© JUNGE FREIHEIT Verlag GmbH & Co.  www.jungefreiheit.de  44/13 / 25. Oktober 2013

Aus dem Firmenlogo formt sich ein Hakenkreuz
Vergangenheit, die nicht vergehen will: Der Episodenfilm „Finsterworld" von Frauke Finsterwalder und Christian Kracht ist im Kino angelaufen
Ellen Kositza

Sonne flutet diesen Film. Ihre Strahlen dringen, abgemildert, sogar in den deutschen Urwald, den dieser Eremit bewohnt. Der Waldgänger ist eine von zwölf Figuren des Ensembles, die den genreübergreifenden Episodenfilm mit dem gegenläufig klingenden Namen „Finsterworld“ bevölkern. „Finsterworld“ verweist spielerisch auf den Namen der Regisseurin Frauke Finsterwalder, andererseits auf den Ort des Geschehens: Deutschland. Wo Licht ist, ist auch Schatten; das Bonmot läßt sich leichterhand umdrehen.

Dieses lichtdurchflutete Land stellt sich als verrückter Ort dar, im buchstäblichen Sinne: ver-rückt. Von seiten der Deutschen Film- und Medienbewertung, die „Finsterworld“ das Prädikat „besonders wertvoll“ verliehen hat, heißt es, der Film sei ein „Mikrozensus des intensiven Blicks hinter das befriedete Deutschland unserer Wohlstandsgesellschaft von heute. Hinter der Befriedung lauert die zugedeckte, verborgene Aggressivität.“

Der Film spitzt zu, er enthält sich gleichwohl der Form der Karikatur. Wir sehen neben dem Waldgänger, dessen Hütte am Ende von Chaoten zerstört wird, ein reiches, linkes Ehepaar, dessen hypertrophes Selbstverständnis sich aus dem Haß auf das eigene Land speist. Wir sehen sie einen Mietwagen ordern, „kein Nazi-Auto!“ Es kommt ein Cadillac, wunschgerecht.

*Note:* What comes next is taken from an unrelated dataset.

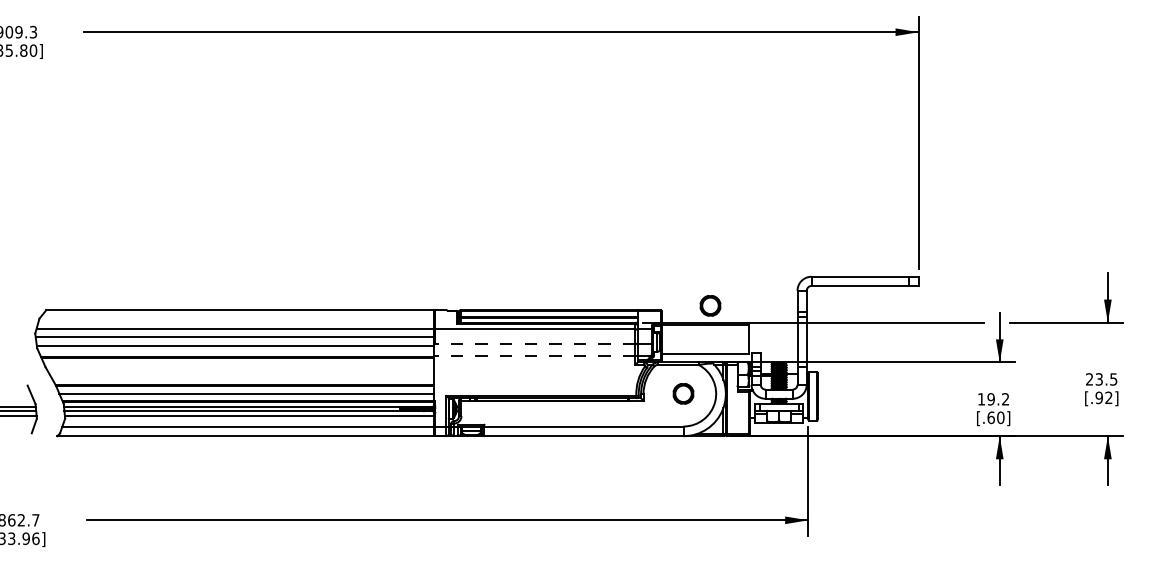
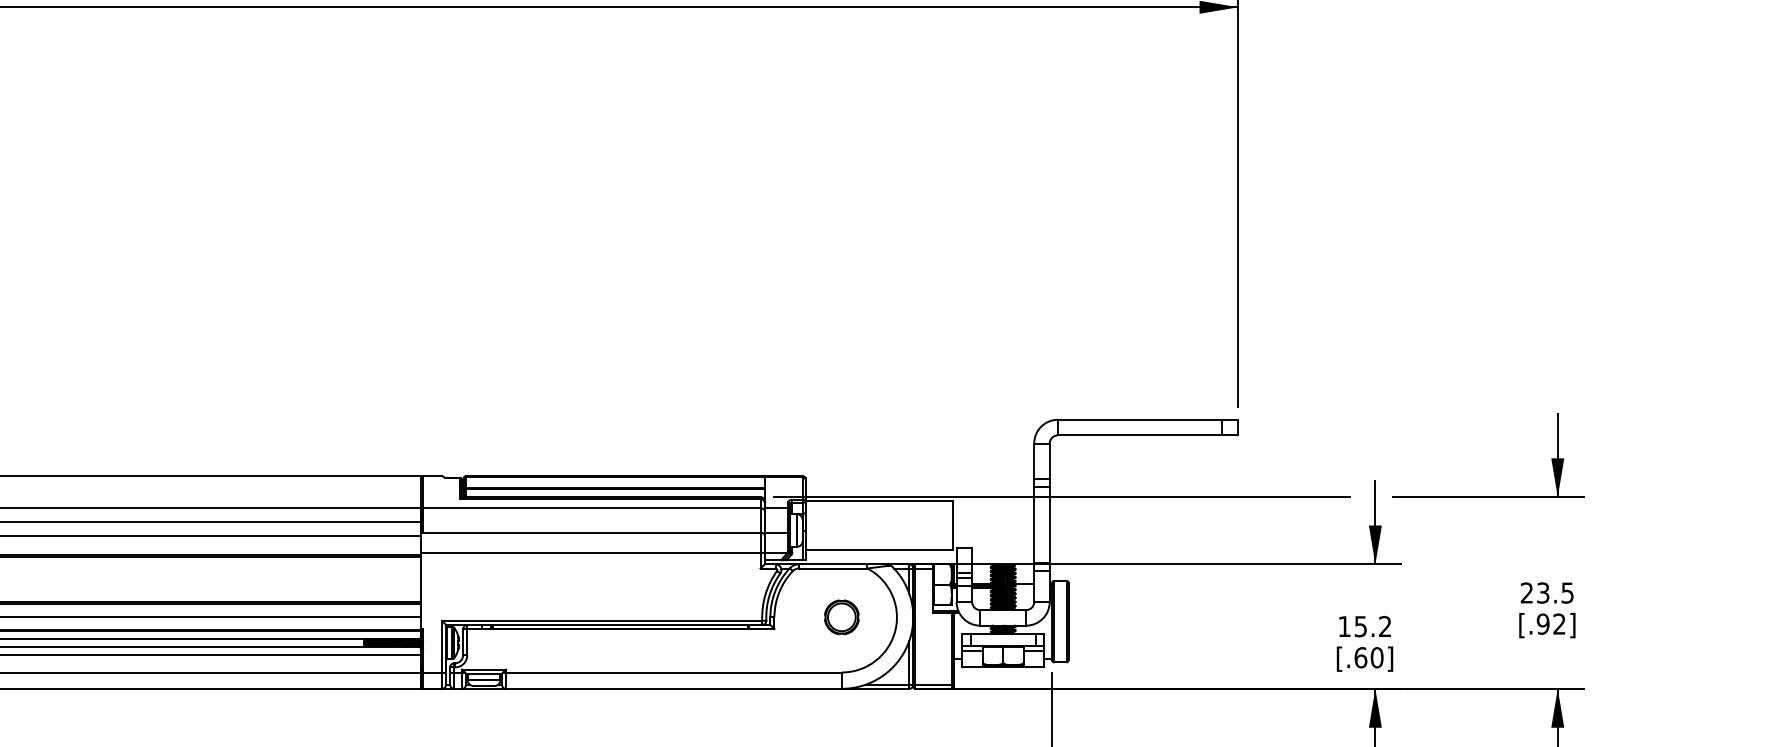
part: (710, 305) -> (887, 468), removed
line: (534, 343) -> (590, 532), dashed -> solid
line: (534, 355) -> (590, 552), dashed -> solid
text: (990, 399) -> (1359, 626), 19.2 -> 15.2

Wird er rasant gefahren, der Cadillac, und das wird er, formt sich aus dem Firmenlogo in den Felgen ein Hakenkreuz. Es gibt kein Entkommen. Er ist wieder da, als wäre er nie „verarbeitet“.

Wir sehen eine Schulklasse bei ihrem pflichtgemäßen KZ-Besuch. Der Lehrer trägt im Reisebus tragische Gedichte vor, fordert nach dem Rundgang die Schüler auf, ihre Gefühle zu äußern, zu „thematisieren“. Er erntet Schweigen. Ein Schüler hat sich auf der Fahrt ins KZ abgesetzt, er führt auf Feldwegen ein tiefsinniges Gespräch mit Ernst Jüngers Lieblingstier, dem Hirschkäfer. Später wird er von dem Pärchen im Auto mitgenommen. Das Ehepaar hetzt genüßlich über dieses beschissen-häßliche Land. Es ist ihr Lieblingsthema, an dem sie sich aufrichten können. Der Schüler entgegnet, das Land sei absichtsvoll verhäßlicht worden. Zu NS-Zeiten sei ja alles ziemlich schön gewesen, wenn man das Schreckliche außer acht lasse. Heute trimme man alles bewußt auf Häßlichkeit, damit „so was“ nie wieder geschähe.

„Finsterworld“ ist ein schillernder Film. Spektakulös wird er dadurch, daß der Gatte der Regisseurin, Christian Kracht, Hand ans Drehbuch legte. Der Schriftsteller Kracht geistert seit zwanzig Jahren durch die feuilletonrelevanten Sphären. Sein letzter Roman, „Imperium“ (2012, JF 9/12), war in schnödesten Verruf geraten. Kracht sei „der Türsteher der rechten Gedanken. An seinem Beispiel kann man sehen, wie antimodernes, demokratiefeindliches Denken seinen Weg findet hinein in den Mainstream“, hatte der Spiegel damals befunden. Die lichte Finsterwelt, man sollte sie kennen.